The first HIV “maturation” inhibitors are also currently undergoing phase II trials (PA-457, Panacos Pharmaceuticals). These agents are designed to block processing of viral proteins (in this case the capsid protein) that are essential for production of mature and fully functional HIV.29 Another interesting class of novel anti-HIV agents is directed at disrupting the structural integrity of the viral capsid. Proteins making up the capsid are stabilized by the presence of “zinc fingers” and disrupting these entities appears to prevent the formation of functional viruses. On agent azodicarbonamide did undergo human clinical testing but was associated with a number of significant side effects.

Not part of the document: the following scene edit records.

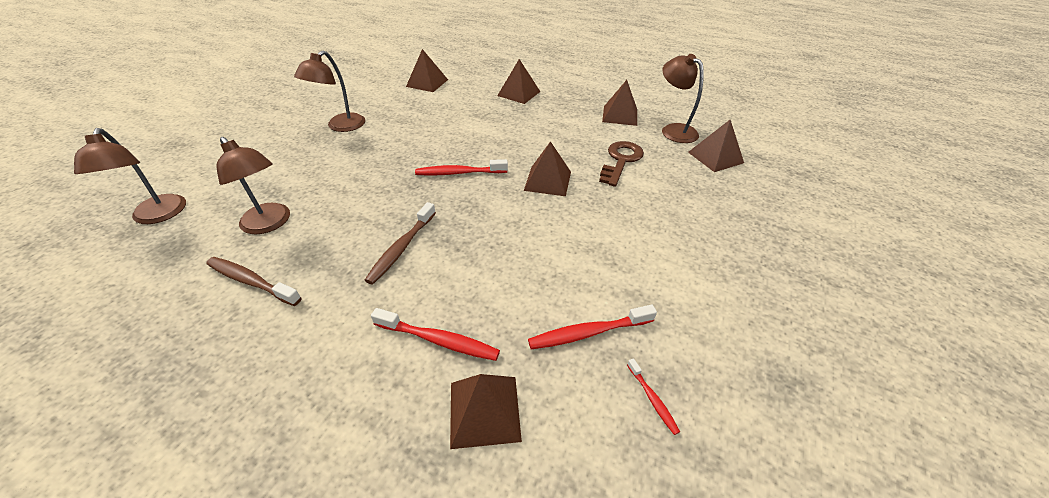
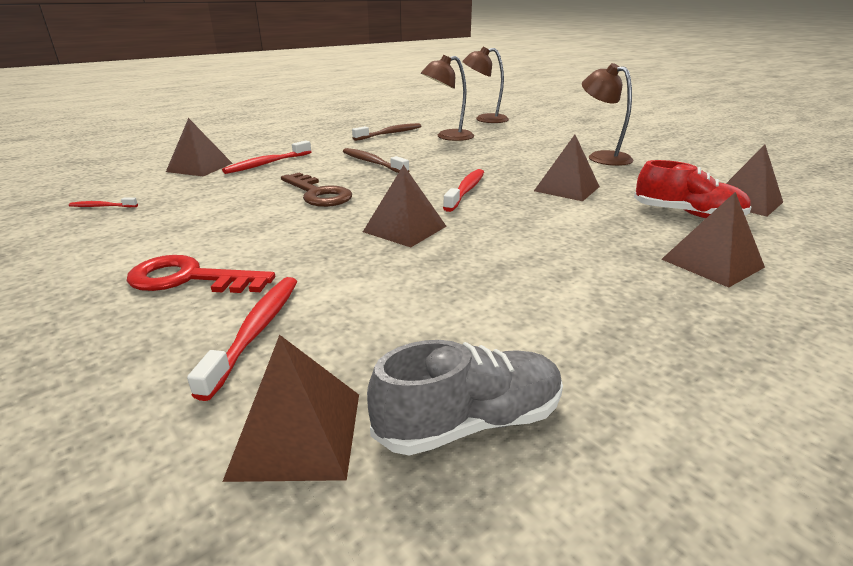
camera: 115 degrees right, 15 degrees down
(458, 97) = (687, 214): none -> red shoe
(588, 333) = (186, 201): red toothbrush -> red toothbrush (256, 331)
(620, 115) = (585, 358): brown pyramid -> brown pyramid (566, 188)
(621, 161) = (401, 295): brown key -> brown key (318, 194)
(673, 130) = (469, 422): brown lamp -> grey shoe
(680, 238) = (189, 278): none -> red key

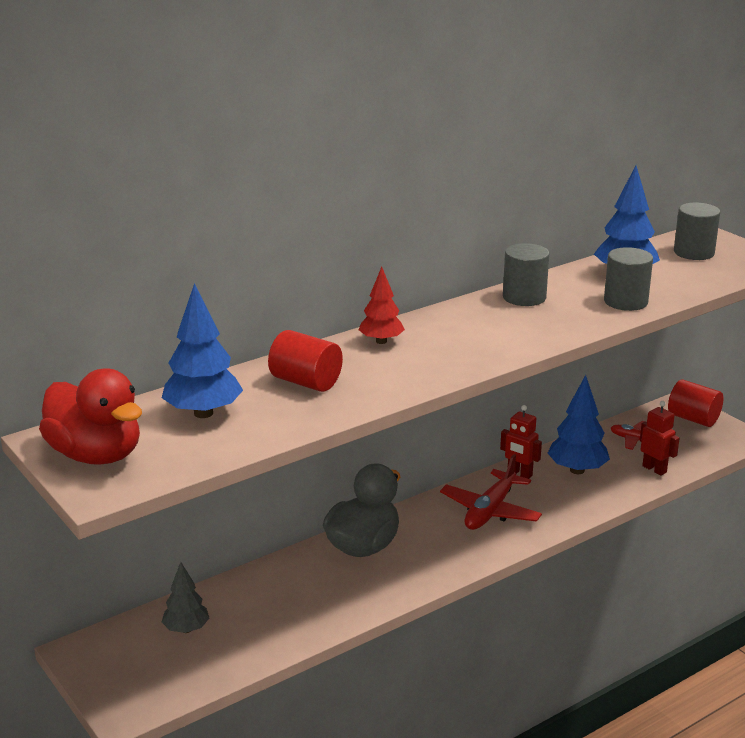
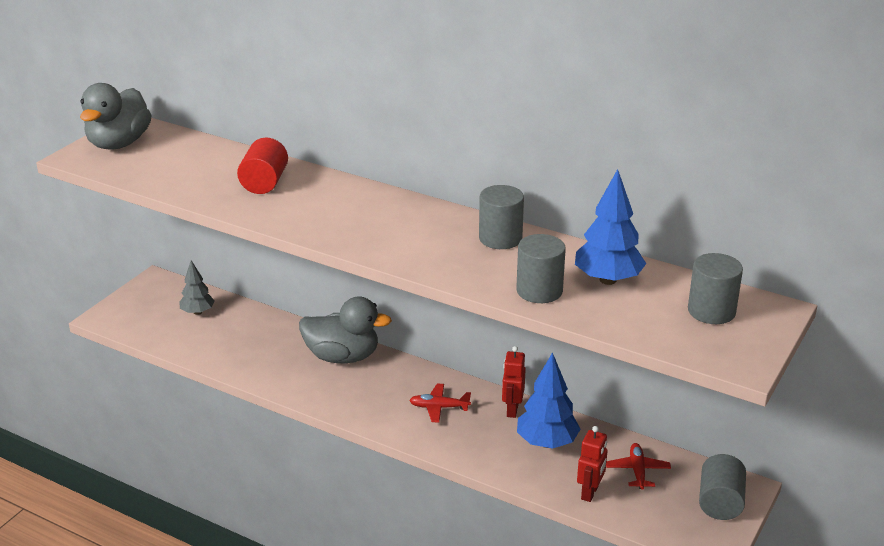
camera: 65 degrees right, 5 degrees up
(96, 455) = (119, 143): red duck -> grey duck
(203, 413) = (194, 160): blue tree -> none
(381, 341) = (356, 195): red tree -> none
(490, 511) = (439, 407): red plane -> red plane, size x0.60
(693, 419) = (720, 502): red cylinder -> grey cylinder

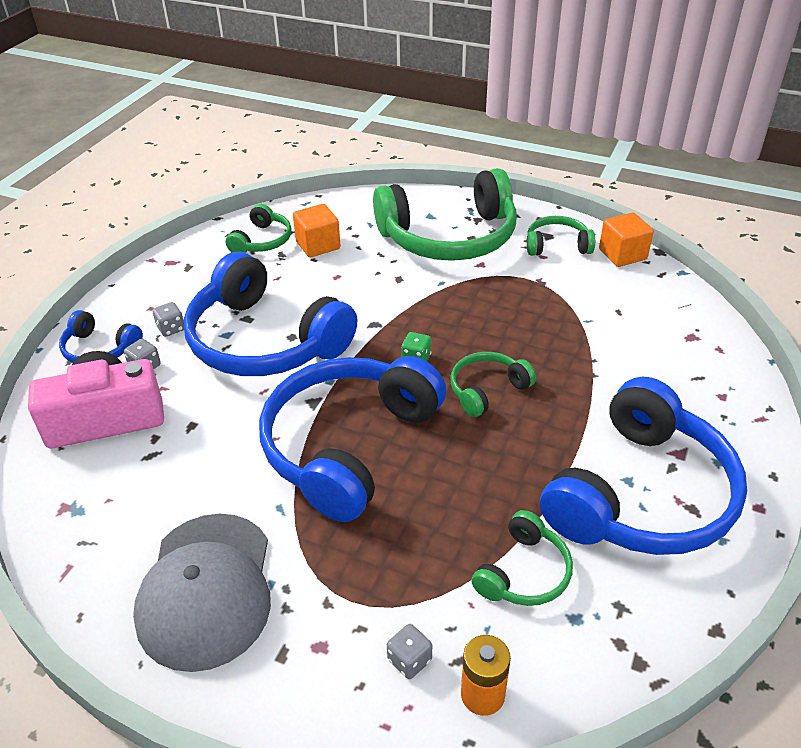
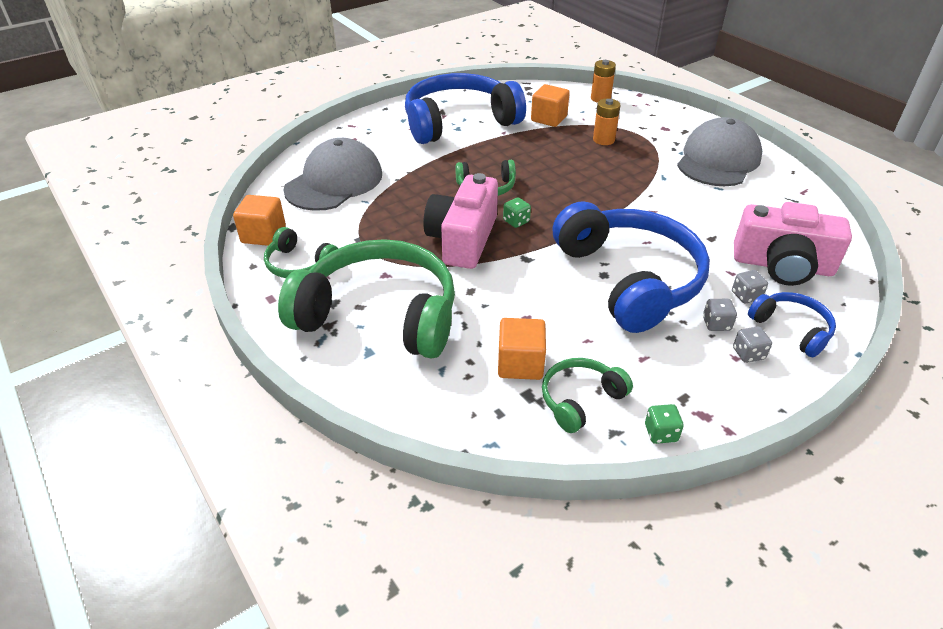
camera: 150 degrees left, 0 degrees up
(199, 242) = (661, 433): none -> green dice
(348, 445) = (603, 190): blue headphones -> none
(404, 556) = (603, 140): none -> orange battery
(409, 660) = (625, 113): grey dice -> grey dice (748, 354)
(449, 318) = (463, 239): none -> pink camera
(524, 573) = (549, 119): green headphones -> orange cube
(648, 328) = (334, 182): none -> grey cap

Scientists made an interesting discovery that patients with a mutated cell surface receptor (CCR5) were resistant to HIV infection. Despite repeated sexual exposure to HIV with high-risk partners, a small percentage of individuals (2% of Caucasians carry this gene), did not get HIV30. It has been hypothesized that HIV might use CCR5 as a cellular “doorway” during the early stages of infection and that blocking it might prevent HIV entry.30,31 Though in the early stages, a number of CCR5 inhibitors are under development and preliminary studies in monkeys indicate they may be highly effective.31

SUMMARY

In order for practicing pharmacists to provide effective pharmaceutical care for their HIV-infected patients they must have a detailed knowledge of the pharmacology of antiretroviral drugs. Since the effectiveness of these agents can be greatly affected by HIV drug resistance, it is vital that students and practicing pharmacists understand mechanisms of HIV drug resistance, as well as factors that contribute to the emergence of resistance and ways to overcome it. HIV drug resistance is a complicated and dynamic topic. New information regarding mechanisms and prevalence of HIV drug resistance is appearing almost daily in the literature. The ever-changing nature of this subject requires that students, practitioners, and faculty members stay continuously abreast of the latest clinical and scientific developments in this area.